WHAT YOU NEED TO DO:
Could you return the listing below exactly, with every line intact?

DATA FOR ANALYSIS:
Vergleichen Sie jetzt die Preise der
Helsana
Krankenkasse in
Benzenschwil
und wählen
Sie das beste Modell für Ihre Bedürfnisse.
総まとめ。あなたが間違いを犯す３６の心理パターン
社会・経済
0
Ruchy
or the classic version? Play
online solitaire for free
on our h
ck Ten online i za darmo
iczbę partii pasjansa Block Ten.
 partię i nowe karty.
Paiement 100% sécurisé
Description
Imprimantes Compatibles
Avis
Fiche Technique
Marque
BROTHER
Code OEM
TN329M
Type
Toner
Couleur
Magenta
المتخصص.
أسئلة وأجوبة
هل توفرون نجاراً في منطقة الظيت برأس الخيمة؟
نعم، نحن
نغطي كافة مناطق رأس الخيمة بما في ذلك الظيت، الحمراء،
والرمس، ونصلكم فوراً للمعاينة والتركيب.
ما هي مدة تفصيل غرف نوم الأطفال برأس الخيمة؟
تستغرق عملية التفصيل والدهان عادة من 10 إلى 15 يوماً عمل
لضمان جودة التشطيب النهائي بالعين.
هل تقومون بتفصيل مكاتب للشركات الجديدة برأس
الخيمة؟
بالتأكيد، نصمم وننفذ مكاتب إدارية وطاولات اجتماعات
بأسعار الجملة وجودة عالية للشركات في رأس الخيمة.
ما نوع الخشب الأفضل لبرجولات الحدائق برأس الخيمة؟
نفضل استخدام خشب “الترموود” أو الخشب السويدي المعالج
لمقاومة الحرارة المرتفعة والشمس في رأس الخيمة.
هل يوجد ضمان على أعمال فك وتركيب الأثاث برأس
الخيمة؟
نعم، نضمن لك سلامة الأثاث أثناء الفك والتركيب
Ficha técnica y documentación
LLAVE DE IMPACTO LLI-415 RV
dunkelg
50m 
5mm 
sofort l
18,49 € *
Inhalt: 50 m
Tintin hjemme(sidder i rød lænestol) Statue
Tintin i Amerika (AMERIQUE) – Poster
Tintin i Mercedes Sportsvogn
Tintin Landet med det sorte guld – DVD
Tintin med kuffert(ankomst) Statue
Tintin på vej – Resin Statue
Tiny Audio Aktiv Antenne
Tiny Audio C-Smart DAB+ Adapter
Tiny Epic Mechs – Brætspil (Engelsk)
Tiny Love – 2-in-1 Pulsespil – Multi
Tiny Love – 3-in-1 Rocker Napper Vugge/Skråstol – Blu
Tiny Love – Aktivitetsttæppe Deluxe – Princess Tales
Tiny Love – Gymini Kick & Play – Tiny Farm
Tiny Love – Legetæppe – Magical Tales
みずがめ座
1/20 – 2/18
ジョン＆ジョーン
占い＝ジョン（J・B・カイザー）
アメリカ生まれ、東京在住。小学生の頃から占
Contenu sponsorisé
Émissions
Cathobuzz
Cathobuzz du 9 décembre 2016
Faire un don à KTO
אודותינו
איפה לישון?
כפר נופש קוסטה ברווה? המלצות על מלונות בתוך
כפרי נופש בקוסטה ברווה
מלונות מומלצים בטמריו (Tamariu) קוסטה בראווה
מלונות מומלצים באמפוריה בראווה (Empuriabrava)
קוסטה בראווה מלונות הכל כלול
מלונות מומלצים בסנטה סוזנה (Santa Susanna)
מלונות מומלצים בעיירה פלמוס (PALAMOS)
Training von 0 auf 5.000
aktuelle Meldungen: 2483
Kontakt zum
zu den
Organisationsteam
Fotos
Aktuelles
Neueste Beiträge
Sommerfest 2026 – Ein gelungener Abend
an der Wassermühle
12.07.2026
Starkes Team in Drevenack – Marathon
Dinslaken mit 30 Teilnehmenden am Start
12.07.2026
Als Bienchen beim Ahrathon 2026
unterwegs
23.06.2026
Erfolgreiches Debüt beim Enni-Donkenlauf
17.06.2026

RESPONSE TO THE EXERCISE:
Vergleichen Sie jetzt die Preise der
Helsana
Krankenkasse in
Benzenschwil
und wählen
Sie das beste Modell für Ihre Bedürfnisse.
総まとめ。あなたが間違いを犯す３６の心理パターン
社会・経済
0
Ruchy
or the classic version? Play
online solitaire for free
on our h
ck Ten online i za darmo
iczbę partii pasjansa Block Ten.
 partię i nowe karty.
Paiement 100% sécurisé
Description
Imprimantes Compatibles
Avis
Fiche Technique
Marque
BROTHER
Code OEM
TN329M
Type
Toner
Couleur
Magenta
المتخصص.
أسئلة وأجوبة
هل توفرون نجاراً في منطقة الظيت برأس الخيمة؟
نعم، نحن
نغطي كافة مناطق رأس الخيمة بما في ذلك الظيت، الحمراء،
والرمس، ونصلكم فوراً للمعاينة والتركيب.
ما هي مدة تفصيل غرف نوم الأطفال برأس الخيمة؟
تستغرق عملية التفصيل والدهان عادة من 10 إلى 15 يوماً عمل
لضمان جودة التشطيب النهائي بالعين.
هل تقومون بتفصيل مكاتب للشركات الجديدة برأس
الخيمة؟
بالتأكيد، نصمم وننفذ مكاتب إدارية وطاولات اجتماعات
بأسعار الجملة وجودة عالية للشركات في رأس الخيمة.
ما نوع الخشب الأفضل لبرجولات الحدائق برأس الخيمة؟
نفضل استخدام خشب “الترموود” أو الخشب السويدي المعالج
لمقاومة الحرارة المرتفعة والشمس في رأس الخيمة.
هل يوجد ضمان على أعمال فك وتركيب الأثاث برأس
الخيمة؟
نعم، نضمن لك سلامة الأثاث أثناء الفك والتركيب
Ficha técnica y documentación
LLAVE DE IMPACTO LLI-415 RV
dunkelg
50m 
5mm 
sofort l
18,49 € *
Inhalt: 50 m
Tintin hjemme(sidder i rød lænestol) Statue
Tintin i Amerika (AMERIQUE) – Poster
Tintin i Mercedes Sportsvogn
Tintin Landet med det sorte guld – DVD
Tintin med kuffert(ankomst) Statue
Tintin på vej – Resin Statue
Tiny Audio Aktiv Antenne
Tiny Audio C-Smart DAB+ Adapter
Tiny Epic Mechs – Brætspil (Engelsk)
Tiny Love – 2-in-1 Pulsespil – Multi
Tiny Love – 3-in-1 Rocker Napper Vugge/Skråstol – Blu
Tiny Love – Aktivitetsttæppe Deluxe – Princess Tales
Tiny Love – Gymini Kick & Play – Tiny Farm
Tiny Love – Legetæppe – Magical Tales
みずがめ座
1/20 – 2/18
ジョン＆ジョーン
占い＝ジョン（J・B・カイザー）
アメリカ生まれ、東京在住。小学生の頃から占
Contenu sponsorisé
Émissions
Cathobuzz
Cathobuzz du 9 décembre 2016
Faire un don à KTO
אודותינו
איפה לישון?
כפר נופש קוסטה ברווה? המלצות על מלונות בתוך
כפרי נופש בקוסטה ברווה
מלונות מומלצים בטמריו (Tamariu) קוסטה בראווה
מלונות מומלצים באמפוריה בראווה (Empuriabrava)
קוסטה בראווה מלונות הכל כלול
מלונות מומלצים בסנטה סוזנה (Santa Susanna)
מלונות מומלצים בעיירה פלמוס (PALAMOS)
Training von 0 auf 5.000
aktuelle Meldungen: 2483
Kontakt zum
zu den
Organisationsteam
Fotos
Aktuelles
Neueste Beiträge
Sommerfest 2026 – Ein gelungener Abend
an der Wassermühle
12.07.2026
Starkes Team in Drevenack – Marathon
Dinslaken mit 30 Teilnehmenden am Start
12.07.2026
Als Bienchen beim Ahrathon 2026
unterwegs
23.06.2026
Erfolgreiches Debüt beim Enni-Donkenlauf
17.06.2026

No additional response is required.